#### Records drawn from a dataset
--- START ---
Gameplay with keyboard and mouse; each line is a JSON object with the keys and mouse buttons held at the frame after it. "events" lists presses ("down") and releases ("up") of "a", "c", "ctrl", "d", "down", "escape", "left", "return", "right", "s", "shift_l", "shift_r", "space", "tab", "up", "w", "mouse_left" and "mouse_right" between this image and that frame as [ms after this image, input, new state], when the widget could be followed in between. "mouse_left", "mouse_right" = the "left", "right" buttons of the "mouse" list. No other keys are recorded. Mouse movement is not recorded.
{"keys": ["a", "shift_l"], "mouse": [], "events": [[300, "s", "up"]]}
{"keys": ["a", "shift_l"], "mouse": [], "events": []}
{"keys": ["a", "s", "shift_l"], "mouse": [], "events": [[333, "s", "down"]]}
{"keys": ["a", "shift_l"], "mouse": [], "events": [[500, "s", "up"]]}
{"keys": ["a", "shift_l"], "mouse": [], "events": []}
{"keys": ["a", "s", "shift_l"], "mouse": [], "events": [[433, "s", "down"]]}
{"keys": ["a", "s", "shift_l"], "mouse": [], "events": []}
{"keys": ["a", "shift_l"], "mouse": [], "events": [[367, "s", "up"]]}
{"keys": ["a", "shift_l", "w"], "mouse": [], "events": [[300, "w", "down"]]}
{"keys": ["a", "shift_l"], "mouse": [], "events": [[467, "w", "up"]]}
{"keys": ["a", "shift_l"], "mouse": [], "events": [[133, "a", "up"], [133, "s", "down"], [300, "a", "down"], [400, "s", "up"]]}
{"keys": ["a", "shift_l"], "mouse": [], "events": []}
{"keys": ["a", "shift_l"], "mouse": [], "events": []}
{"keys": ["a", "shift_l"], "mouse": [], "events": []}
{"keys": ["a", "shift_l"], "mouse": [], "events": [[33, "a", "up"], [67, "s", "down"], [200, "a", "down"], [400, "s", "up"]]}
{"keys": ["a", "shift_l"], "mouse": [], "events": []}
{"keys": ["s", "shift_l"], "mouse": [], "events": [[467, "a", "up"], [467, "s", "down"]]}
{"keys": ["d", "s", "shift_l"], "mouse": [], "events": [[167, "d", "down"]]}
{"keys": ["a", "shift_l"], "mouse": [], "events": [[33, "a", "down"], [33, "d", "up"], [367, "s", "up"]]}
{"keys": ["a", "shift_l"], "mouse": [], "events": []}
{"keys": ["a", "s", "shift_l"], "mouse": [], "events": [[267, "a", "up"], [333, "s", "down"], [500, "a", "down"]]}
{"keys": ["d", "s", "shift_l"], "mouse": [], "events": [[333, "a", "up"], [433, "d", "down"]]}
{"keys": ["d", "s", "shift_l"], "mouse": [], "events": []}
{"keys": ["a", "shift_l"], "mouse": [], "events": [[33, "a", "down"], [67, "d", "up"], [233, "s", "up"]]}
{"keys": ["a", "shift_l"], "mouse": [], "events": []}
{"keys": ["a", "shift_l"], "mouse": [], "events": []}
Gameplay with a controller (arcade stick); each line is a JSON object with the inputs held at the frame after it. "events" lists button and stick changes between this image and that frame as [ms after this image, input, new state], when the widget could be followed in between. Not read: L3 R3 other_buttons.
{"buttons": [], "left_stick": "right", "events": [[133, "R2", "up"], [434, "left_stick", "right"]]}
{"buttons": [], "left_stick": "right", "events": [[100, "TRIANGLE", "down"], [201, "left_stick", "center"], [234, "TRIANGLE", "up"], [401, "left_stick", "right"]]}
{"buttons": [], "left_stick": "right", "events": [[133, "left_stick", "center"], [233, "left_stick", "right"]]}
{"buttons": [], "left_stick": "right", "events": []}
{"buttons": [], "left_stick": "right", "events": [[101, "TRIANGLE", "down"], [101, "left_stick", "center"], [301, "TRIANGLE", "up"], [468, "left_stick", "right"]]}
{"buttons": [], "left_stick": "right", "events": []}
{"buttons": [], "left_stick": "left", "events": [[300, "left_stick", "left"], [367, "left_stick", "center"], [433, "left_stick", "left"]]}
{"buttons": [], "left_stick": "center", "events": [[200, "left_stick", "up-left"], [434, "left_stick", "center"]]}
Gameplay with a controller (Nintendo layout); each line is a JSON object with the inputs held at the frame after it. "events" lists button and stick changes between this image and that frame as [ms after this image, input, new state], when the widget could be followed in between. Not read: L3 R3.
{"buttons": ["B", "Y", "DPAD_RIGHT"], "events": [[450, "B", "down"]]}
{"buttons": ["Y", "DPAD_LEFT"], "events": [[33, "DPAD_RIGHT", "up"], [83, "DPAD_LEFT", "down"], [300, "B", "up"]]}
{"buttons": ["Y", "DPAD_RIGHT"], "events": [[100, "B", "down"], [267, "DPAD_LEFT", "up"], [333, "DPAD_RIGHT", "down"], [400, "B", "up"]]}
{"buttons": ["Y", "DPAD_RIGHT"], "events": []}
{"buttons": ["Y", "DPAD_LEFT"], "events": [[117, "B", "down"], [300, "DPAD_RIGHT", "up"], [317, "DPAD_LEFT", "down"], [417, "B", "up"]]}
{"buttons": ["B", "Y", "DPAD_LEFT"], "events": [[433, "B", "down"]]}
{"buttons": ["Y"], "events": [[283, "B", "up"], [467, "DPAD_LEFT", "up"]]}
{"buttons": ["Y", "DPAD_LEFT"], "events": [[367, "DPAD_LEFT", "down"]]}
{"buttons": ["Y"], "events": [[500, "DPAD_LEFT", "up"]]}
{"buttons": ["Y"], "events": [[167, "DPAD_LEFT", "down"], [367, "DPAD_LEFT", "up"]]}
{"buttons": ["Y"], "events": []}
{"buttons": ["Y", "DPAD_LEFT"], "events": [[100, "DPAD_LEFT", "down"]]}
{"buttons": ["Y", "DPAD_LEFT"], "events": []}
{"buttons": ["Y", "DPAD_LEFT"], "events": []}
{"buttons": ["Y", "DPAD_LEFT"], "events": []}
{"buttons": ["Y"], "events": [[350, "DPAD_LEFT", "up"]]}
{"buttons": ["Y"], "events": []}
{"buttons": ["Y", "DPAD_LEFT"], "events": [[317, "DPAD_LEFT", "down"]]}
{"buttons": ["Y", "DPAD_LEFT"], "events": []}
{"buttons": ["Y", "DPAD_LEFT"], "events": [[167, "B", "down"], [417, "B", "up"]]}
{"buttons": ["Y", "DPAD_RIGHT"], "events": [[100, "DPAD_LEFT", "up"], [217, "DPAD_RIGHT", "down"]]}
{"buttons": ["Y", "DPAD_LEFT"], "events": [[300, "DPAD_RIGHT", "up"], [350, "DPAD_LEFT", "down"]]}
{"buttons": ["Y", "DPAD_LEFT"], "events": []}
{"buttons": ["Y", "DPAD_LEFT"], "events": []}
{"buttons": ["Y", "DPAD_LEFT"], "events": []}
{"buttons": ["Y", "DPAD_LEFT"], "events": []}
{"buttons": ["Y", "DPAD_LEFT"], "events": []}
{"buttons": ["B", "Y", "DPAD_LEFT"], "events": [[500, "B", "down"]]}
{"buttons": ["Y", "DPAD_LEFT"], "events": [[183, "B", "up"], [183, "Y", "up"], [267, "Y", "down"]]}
--- END ---
#### PROBLEM TO WORK ON
Report only the number of lines above that contain "center".

#### RESULT FOR THIS TASK
5